### [INPUT]
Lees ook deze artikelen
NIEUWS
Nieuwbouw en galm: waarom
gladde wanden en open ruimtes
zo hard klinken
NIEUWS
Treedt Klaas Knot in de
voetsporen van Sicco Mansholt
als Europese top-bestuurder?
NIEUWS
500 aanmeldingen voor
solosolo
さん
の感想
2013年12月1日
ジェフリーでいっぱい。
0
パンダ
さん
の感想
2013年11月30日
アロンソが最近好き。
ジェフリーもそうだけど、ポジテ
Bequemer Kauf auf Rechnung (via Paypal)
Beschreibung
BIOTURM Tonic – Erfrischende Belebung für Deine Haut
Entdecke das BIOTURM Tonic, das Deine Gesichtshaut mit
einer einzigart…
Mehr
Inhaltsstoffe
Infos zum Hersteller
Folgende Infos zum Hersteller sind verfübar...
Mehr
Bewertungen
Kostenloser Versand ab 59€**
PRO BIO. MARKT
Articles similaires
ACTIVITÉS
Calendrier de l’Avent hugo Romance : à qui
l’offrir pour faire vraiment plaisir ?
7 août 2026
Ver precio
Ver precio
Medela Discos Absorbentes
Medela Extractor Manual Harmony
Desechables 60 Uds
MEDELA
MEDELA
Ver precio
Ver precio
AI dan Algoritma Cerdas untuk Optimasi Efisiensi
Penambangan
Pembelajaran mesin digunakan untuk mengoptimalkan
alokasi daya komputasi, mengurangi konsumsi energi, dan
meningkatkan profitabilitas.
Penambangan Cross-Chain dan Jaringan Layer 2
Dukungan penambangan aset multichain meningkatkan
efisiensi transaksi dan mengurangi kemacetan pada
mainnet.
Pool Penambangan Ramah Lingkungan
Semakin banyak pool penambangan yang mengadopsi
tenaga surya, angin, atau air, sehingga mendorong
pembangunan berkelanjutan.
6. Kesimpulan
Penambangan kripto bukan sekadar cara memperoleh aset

### [WORK REQUEST]
Find the lines above that hold "Tonic", then copy each of them.

### [FINISHED EXERCISE]
BIOTURM Tonic – Erfrischende Belebung für Deine Haut
Entdecke das BIOTURM Tonic, das Deine Gesichtshaut mit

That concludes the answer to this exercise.